PROBLEM DESCRIPTION = Count the lines below with the string "alert" in them. Only the number should be given.
• • •
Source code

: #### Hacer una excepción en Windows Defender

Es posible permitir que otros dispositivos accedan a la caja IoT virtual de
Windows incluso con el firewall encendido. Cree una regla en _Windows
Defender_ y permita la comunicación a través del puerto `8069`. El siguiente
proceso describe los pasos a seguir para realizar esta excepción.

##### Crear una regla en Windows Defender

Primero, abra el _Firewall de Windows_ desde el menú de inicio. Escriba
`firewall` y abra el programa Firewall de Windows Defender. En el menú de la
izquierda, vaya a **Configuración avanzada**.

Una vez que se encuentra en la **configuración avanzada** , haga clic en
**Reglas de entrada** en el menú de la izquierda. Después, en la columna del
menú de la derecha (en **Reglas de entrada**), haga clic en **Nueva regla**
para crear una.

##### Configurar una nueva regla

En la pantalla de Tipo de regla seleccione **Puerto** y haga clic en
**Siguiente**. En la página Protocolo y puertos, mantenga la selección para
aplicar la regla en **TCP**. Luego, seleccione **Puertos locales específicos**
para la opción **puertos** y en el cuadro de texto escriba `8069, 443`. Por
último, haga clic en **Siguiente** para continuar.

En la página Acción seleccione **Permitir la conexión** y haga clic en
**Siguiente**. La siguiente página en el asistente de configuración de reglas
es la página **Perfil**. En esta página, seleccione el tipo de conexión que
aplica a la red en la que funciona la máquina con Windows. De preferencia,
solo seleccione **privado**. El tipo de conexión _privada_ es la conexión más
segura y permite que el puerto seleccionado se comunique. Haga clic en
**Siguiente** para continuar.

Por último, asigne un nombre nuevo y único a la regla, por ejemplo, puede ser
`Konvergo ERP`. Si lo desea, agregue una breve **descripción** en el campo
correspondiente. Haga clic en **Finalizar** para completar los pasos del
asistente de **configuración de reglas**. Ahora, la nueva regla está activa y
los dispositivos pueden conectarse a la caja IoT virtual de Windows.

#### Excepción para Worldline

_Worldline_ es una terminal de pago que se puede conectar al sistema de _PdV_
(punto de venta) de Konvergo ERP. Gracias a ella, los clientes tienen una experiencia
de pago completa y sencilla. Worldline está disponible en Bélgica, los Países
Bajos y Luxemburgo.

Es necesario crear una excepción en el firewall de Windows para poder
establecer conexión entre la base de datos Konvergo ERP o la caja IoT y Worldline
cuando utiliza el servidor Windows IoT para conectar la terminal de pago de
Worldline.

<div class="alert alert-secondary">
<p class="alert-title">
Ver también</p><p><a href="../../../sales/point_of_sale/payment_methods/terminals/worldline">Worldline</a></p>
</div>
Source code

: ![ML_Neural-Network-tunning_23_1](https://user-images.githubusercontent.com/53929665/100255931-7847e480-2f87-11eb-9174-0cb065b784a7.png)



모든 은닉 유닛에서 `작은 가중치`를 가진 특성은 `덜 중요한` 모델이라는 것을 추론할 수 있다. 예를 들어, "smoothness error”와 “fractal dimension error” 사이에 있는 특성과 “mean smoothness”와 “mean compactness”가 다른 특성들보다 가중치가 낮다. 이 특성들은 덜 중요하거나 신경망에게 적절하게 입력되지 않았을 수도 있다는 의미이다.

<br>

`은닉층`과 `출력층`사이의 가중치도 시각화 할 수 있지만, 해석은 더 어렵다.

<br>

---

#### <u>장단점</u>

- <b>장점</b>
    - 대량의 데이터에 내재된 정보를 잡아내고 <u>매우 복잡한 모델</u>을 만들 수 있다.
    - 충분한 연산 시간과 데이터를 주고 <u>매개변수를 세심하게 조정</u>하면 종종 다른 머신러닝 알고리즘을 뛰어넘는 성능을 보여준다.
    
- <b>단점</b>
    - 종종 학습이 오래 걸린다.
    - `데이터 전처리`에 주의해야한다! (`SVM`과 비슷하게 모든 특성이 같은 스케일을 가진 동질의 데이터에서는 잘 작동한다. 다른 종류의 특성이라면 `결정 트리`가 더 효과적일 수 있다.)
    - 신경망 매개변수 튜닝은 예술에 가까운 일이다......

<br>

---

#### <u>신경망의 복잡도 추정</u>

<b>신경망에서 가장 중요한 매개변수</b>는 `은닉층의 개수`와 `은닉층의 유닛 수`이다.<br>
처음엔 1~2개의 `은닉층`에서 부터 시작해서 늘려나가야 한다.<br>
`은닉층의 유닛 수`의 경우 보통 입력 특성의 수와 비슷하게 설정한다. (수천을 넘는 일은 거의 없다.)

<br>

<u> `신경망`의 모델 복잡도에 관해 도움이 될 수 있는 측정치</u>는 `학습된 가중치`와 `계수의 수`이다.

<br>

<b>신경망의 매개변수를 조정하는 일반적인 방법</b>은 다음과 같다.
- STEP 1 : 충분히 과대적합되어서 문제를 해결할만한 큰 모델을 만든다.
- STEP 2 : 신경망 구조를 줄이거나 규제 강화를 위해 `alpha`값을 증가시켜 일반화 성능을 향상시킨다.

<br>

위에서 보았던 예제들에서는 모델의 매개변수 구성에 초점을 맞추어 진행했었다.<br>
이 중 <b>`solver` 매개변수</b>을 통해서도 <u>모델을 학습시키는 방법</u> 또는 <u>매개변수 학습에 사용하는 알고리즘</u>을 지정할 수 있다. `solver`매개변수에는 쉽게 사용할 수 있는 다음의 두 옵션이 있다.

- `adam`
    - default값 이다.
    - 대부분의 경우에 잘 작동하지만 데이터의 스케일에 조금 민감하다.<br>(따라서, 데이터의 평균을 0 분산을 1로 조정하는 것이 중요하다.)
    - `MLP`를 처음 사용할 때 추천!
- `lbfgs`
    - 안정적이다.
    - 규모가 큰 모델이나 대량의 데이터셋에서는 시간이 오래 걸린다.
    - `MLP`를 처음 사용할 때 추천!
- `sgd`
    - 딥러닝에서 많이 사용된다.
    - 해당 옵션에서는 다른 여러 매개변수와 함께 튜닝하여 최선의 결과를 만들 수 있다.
• • •
SOLUTION TO THIS PROBLEM = 2